§ **DOCUMENT EXTRACT**
* * * * * * * * *

Enhancing Train-Free Infinite-Frame Generation for Consistent Long Videos¶
Conference: ICML 2026
arXiv: 2605.18233
Code: To be confirmed
Area: Video Generation / Long Video
Keywords: Long video generation, training-free extension, temporal consistency, autoregressive generation
TL;DR¶
MIGA enables base video models to generate infinite-length and highly temporally consistent videos without training through two core mechanisms: Two-stage Training-inference Alignment (TTA) and Dual Consistency Enhancement (DCE: Self-Reflection + Long-range Frame Guidance). Its comprehensive VBench score improves by 2.8% compared to FIFO-Diffusion (97.82 vs 95.02).
Background & Motivation¶
Background: Current video generation models perform excellently on short videos but are constrained by training length. To meet long video demands in film production/game development, researchers explore two directions: training specialized long video models (Self-Forcing), which requires massive computation; or training-free extension (FreeNoise, FreeLong, FreePCA, FIFO-Diffusion), which operates directly on pre-trained base models.

* * * * * * * * *

§ **EXERCISE PROMPT**
Please duplicate the text of the long-video generation summary between "Background & Motivation¶" and "pre-trained base models.", inclusive.

§ **Records excerpted from a collection**
* * * * * * * * *

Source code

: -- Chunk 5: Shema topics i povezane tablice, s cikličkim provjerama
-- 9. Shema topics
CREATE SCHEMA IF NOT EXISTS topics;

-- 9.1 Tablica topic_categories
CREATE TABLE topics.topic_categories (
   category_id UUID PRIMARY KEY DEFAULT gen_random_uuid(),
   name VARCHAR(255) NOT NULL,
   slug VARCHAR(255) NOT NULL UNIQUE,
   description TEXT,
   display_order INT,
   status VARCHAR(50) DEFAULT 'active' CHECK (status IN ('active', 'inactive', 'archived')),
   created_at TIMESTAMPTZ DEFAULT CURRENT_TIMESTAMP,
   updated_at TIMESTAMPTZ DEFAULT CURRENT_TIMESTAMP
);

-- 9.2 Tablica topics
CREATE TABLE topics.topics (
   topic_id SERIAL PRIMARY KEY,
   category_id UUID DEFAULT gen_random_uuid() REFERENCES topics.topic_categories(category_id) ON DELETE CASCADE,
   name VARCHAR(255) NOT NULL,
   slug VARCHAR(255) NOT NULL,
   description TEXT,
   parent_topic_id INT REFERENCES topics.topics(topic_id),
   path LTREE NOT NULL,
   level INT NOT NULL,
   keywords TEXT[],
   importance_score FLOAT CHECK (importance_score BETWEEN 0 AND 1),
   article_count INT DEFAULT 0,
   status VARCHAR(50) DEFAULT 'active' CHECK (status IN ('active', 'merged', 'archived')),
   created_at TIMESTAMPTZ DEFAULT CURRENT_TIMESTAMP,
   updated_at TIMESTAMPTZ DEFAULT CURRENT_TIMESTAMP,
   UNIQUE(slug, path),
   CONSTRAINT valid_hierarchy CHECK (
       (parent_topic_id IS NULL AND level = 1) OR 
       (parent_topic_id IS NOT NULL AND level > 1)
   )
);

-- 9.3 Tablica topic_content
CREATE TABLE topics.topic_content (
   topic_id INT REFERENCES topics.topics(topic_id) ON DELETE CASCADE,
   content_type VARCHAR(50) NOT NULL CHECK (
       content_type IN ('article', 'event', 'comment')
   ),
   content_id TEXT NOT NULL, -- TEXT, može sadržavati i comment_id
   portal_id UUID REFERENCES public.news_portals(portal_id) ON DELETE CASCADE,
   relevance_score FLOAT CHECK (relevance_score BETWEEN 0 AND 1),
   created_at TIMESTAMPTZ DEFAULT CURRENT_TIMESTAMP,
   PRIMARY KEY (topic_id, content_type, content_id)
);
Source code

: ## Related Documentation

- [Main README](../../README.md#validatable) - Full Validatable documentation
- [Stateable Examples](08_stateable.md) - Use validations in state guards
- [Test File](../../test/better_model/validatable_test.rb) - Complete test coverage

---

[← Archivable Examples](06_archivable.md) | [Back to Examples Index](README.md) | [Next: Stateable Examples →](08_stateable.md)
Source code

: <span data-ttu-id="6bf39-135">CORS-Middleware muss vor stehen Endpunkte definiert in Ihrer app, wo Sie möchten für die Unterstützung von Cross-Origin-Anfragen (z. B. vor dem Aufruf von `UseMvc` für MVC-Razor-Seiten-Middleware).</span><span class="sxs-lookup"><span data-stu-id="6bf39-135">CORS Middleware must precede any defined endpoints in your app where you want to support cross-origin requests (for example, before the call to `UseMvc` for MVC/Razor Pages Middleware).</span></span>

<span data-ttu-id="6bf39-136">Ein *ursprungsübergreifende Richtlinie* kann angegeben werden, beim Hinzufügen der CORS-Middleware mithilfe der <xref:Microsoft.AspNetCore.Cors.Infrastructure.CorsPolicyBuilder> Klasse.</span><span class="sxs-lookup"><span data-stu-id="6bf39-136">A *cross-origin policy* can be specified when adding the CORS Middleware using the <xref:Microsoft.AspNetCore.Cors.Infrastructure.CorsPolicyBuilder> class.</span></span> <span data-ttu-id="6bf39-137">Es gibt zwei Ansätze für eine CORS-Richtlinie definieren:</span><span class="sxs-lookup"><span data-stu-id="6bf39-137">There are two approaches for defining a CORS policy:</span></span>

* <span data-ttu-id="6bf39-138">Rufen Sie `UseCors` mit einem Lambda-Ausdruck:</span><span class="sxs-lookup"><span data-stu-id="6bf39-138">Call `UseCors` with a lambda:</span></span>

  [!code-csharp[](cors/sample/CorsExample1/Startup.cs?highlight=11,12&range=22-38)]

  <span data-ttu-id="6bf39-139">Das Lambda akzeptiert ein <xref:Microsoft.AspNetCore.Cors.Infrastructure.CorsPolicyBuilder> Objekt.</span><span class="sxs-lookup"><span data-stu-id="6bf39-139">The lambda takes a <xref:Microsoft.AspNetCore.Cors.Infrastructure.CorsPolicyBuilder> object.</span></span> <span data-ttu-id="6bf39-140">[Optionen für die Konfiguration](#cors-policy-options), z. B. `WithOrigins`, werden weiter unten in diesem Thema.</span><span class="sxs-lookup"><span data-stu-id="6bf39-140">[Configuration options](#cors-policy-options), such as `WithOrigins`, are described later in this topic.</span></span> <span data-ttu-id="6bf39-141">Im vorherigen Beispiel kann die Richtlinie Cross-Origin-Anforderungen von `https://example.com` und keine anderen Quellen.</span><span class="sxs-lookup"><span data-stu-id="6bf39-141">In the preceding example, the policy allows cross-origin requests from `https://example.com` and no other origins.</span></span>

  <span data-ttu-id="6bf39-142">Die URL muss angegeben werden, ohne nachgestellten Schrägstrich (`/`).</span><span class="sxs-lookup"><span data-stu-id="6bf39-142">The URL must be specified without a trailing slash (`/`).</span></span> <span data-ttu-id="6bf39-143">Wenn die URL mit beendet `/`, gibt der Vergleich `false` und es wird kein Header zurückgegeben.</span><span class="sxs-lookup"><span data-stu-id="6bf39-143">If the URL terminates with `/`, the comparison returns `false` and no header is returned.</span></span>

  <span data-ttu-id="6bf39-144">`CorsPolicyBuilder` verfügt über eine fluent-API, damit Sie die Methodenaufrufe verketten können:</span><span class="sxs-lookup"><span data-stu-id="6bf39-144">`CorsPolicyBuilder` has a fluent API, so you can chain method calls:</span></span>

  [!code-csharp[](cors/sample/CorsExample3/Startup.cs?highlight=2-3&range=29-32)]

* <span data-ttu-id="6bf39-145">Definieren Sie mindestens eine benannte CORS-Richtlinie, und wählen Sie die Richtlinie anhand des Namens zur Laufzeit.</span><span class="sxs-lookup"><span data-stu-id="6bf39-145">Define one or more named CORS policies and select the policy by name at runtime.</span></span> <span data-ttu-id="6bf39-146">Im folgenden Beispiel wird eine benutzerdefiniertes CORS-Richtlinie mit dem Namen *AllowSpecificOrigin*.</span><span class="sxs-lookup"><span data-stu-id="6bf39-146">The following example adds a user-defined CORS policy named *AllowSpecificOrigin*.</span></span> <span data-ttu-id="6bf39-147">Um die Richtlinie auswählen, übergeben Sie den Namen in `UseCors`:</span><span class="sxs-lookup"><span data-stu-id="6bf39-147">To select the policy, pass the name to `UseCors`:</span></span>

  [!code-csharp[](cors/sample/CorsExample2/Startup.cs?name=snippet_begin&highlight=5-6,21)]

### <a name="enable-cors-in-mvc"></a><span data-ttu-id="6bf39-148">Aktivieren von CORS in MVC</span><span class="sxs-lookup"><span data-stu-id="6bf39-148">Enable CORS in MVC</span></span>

* * * * * * * * *

§ **YOUR RESPONSE**
Background & Motivation¶
Background: Current video generation models perform excellently on short videos but are constrained by training length. To meet long video demands in film production/game development, researchers explore two directions: training specialized long video models (Self-Forcing), which requires massive computation; or training-free extension (FreeNoise, FreeLong, FreePCA, FIFO-Diffusion), which operates directly on pre-trained base models.